## EXTRAIT DU DOCUMENT

((

Un nouveau modèle économique se déploie depuis une vingtaine d’années. Remplaçant l’objectif de possession par celui d’utilisation, il consiste à vendre l’usage d’un bien plutôt que le bien lui-même. Appelé « économie de fonctionnalité », il permet ainsi à l’entreprise de gagner en compétitivité tout en répondant aux impératifs du développement durable et aux nouvelles attentes des consommateurs.
Notre système économique actuel est en péril. Les ressources et les matières premières s’épuisent, le coût de l’énergie s’envole, les emplois s’étiolent… Notre modèle – la production de masse – s’essouffle et ne peut répondre aux enjeux du développement durable, ni aux légitimes attentes environnementales et sociales de notre société. Dans un tel contexte, comment, pour une entreprise, développer son activité tout en préservant les ressources de la planète ? Comment réduire ses coûts tout en satisfaisant aussi bien, sinon mieux, ses clients ? Comment allier rentabilité et éco-responsabilité ?
L’économie de fonctionnalité est une solution : elle consiste à vendre non plus le bien, mais l’usage du bien. Concrètement, l’entreprise reste propriétaire du produit et en donne accès au client suivant de nouvelles modalités contractuelles. Xerox, par exemple, ne vend plus ses photocopieurs. Elle les met à la disposition de ses clients, en assure la maintenance et en facture l’usage en fonction du nombre de copies effectuées.

))

## INFORMATIONS EXTRAITES

((

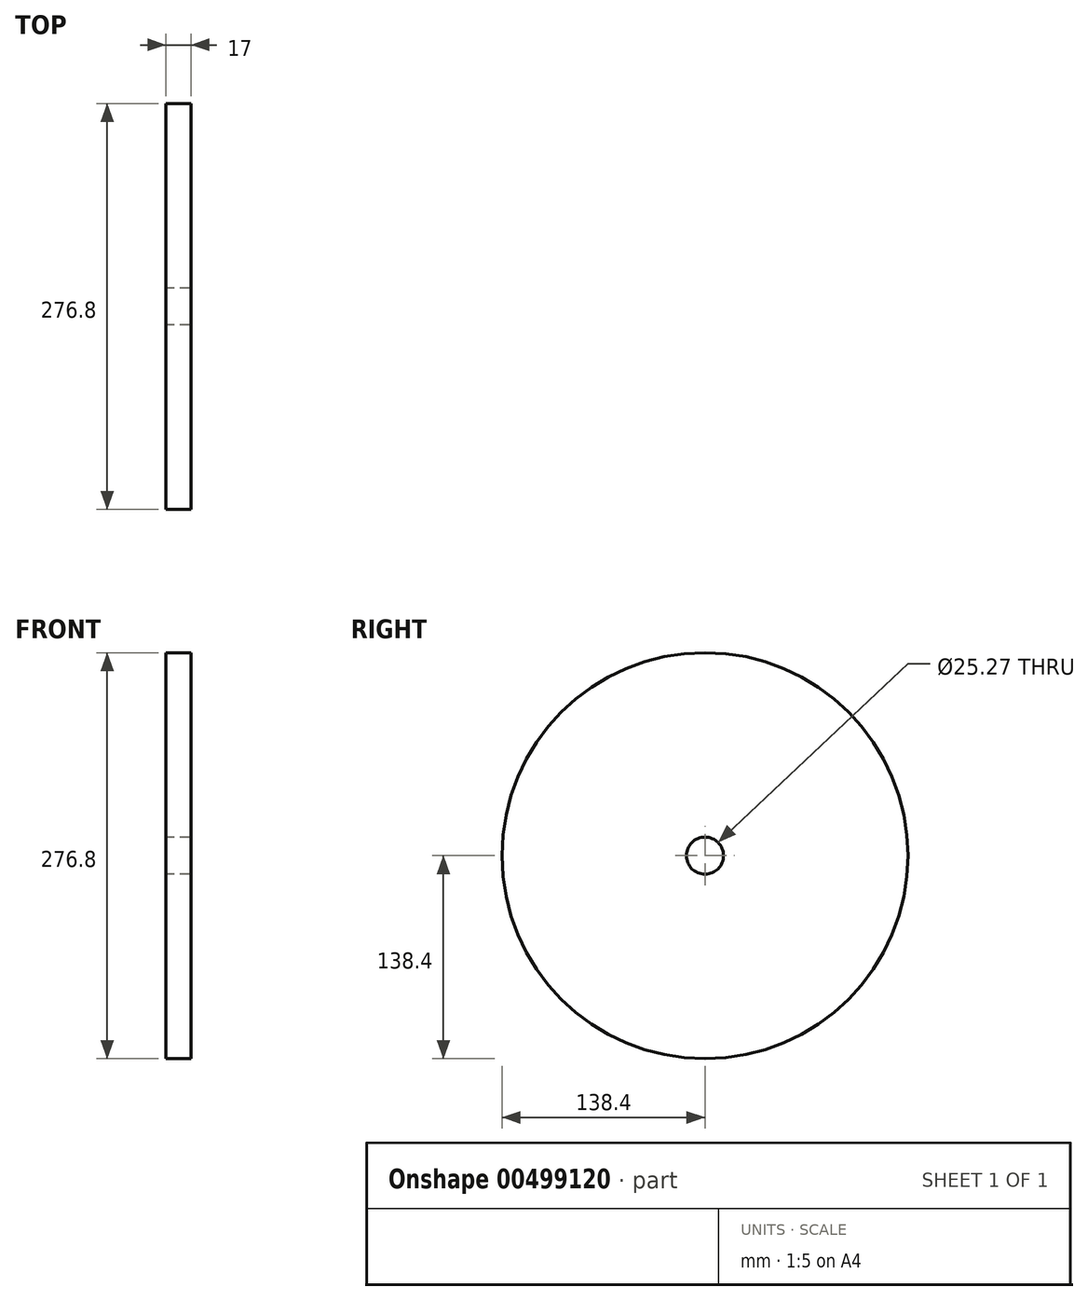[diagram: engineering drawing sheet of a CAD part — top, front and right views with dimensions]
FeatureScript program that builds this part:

))
((

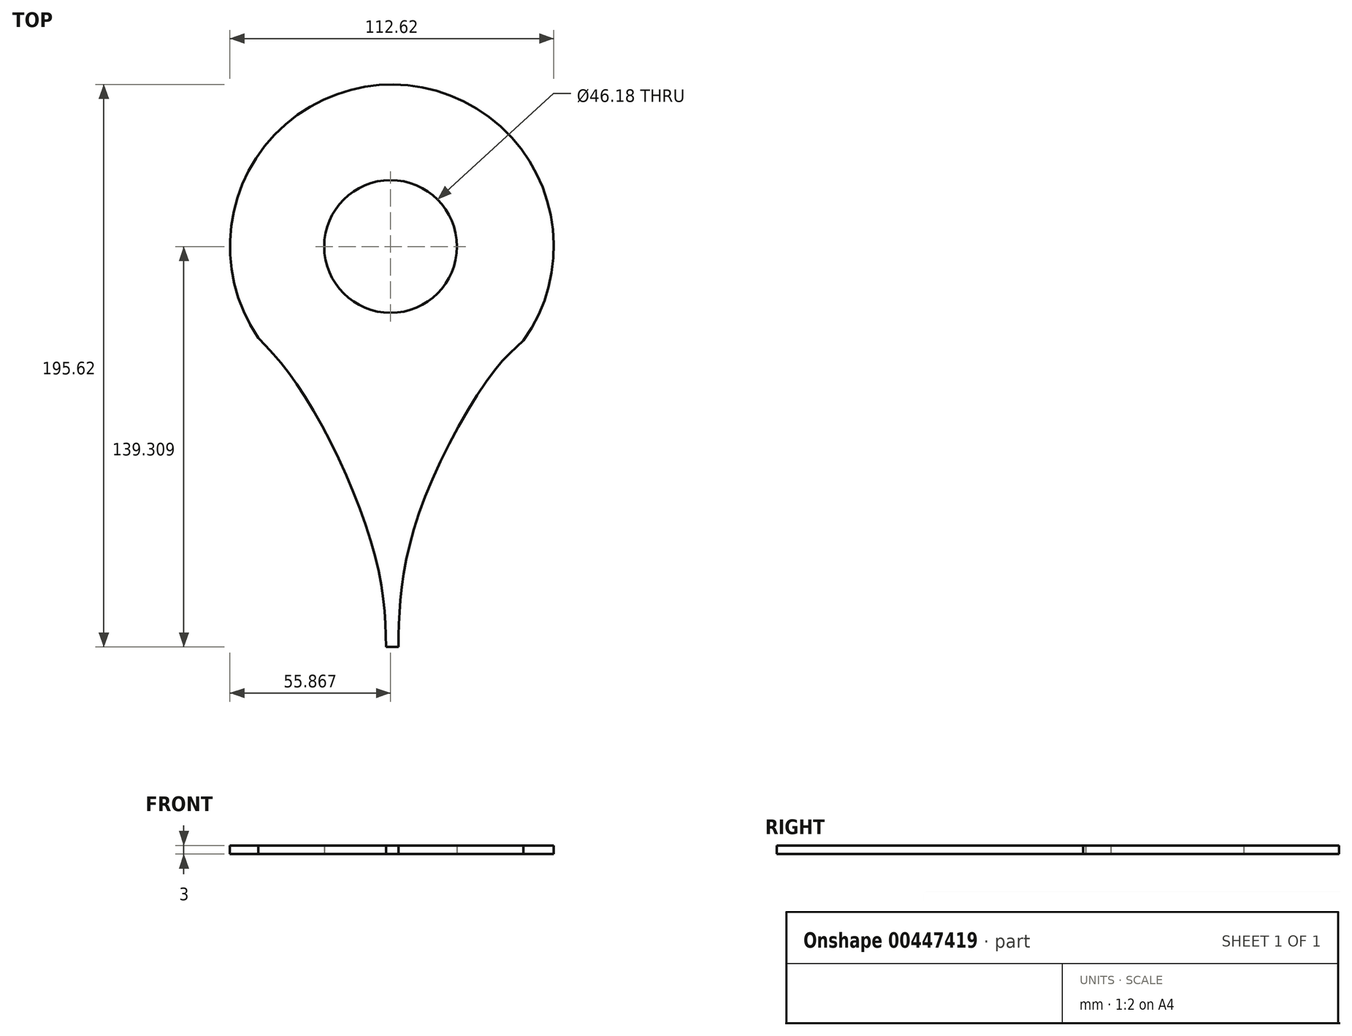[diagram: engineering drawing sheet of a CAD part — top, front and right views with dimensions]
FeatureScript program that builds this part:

))

## OBJECTIF DE L'EXERCICE
Citez le passage du texte sur l'économie de fonctionnalité qui commence par « L’économie de fonctionnalité » et se poursuit jusqu'à « de copies effectuées. ».

## CORRIGÉ PROPOSÉ
L’économie de fonctionnalité est une solution : elle consiste à vendre non plus le bien, mais l’usage du bien. Concrètement, l’entreprise reste propriétaire du produit et en donne accès au client suivant de nouvelles modalités contractuelles. Xerox, par exemple, ne vend plus ses photocopieurs. Elle les met à la disposition de ses clients, en assure la maintenance et en facture l’usage en fonction du nombre de copies effectuées.